CLAIApr 27, 2019

Understanding Dataset Design Choices for Multi-hop Reasoning

arXiv:1904.12106v11168 citations
Originality Synthesis-oriented
AI Analysis

This work highlights potential flaws in dataset design for multi-hop reasoning, which is crucial for advancing reading comprehension models in NLP.

The paper investigates the design of multi-hop reasoning datasets (WikiHop and HotpotQA), finding that models can achieve high performance without true multi-hop reasoning due to spurious correlations and dataset formulations, suggesting these datasets may not fully capture intended reasoning skills.

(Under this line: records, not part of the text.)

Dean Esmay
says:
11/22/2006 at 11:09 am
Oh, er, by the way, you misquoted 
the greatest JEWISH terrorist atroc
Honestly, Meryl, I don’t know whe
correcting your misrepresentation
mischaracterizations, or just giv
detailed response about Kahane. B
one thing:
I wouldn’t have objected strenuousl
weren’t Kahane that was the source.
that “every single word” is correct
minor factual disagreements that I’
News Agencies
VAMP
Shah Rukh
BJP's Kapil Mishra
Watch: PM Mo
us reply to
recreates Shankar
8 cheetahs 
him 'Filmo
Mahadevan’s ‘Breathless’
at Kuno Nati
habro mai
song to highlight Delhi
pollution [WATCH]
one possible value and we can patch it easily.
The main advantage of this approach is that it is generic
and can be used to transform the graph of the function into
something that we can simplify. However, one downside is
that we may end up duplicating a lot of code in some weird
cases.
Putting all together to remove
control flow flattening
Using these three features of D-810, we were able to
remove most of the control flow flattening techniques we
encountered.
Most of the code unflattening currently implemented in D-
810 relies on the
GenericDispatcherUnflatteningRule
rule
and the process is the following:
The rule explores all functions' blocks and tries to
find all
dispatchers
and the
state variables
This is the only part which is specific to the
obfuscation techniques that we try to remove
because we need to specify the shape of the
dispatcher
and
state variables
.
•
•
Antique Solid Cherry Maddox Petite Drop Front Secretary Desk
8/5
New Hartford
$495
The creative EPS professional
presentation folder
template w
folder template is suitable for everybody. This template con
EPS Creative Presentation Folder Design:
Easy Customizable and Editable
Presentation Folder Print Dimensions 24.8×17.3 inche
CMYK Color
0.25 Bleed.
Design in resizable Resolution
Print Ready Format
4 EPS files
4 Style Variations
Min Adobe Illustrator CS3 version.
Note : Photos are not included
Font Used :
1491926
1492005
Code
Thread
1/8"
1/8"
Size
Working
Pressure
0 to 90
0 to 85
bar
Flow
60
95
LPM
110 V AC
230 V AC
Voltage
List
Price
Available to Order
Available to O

Learning multi-hop reasoning has been a key challenge for reading comprehension models, leading to the design of datasets that explicitly focus on it. Ideally, a model should not be able to perform well on a multi-hop question answering task without doing multi-hop reasoning. In this paper, we investigate two recently proposed datasets, WikiHop and HotpotQA. First, we explore sentence-factored models for these tasks; by design, these models cannot do multi-hop reasoning, but they are still able to solve a large number of examples in both datasets. Furthermore, we find spurious correlations in the unmasked version of WikiHop, which make it easy to achieve high performance considering only the questions and answers. Finally, we investigate one key difference between these datasets, namely span-based vs. multiple-choice formulations of the QA task. Multiple-choice versions of both datasets can be easily gamed, and two models we examine only marginally exceed a baseline in this setting. Overall, while these datasets are useful testbeds, high-performing models may not be learning as much multi-hop reasoning as previously thought.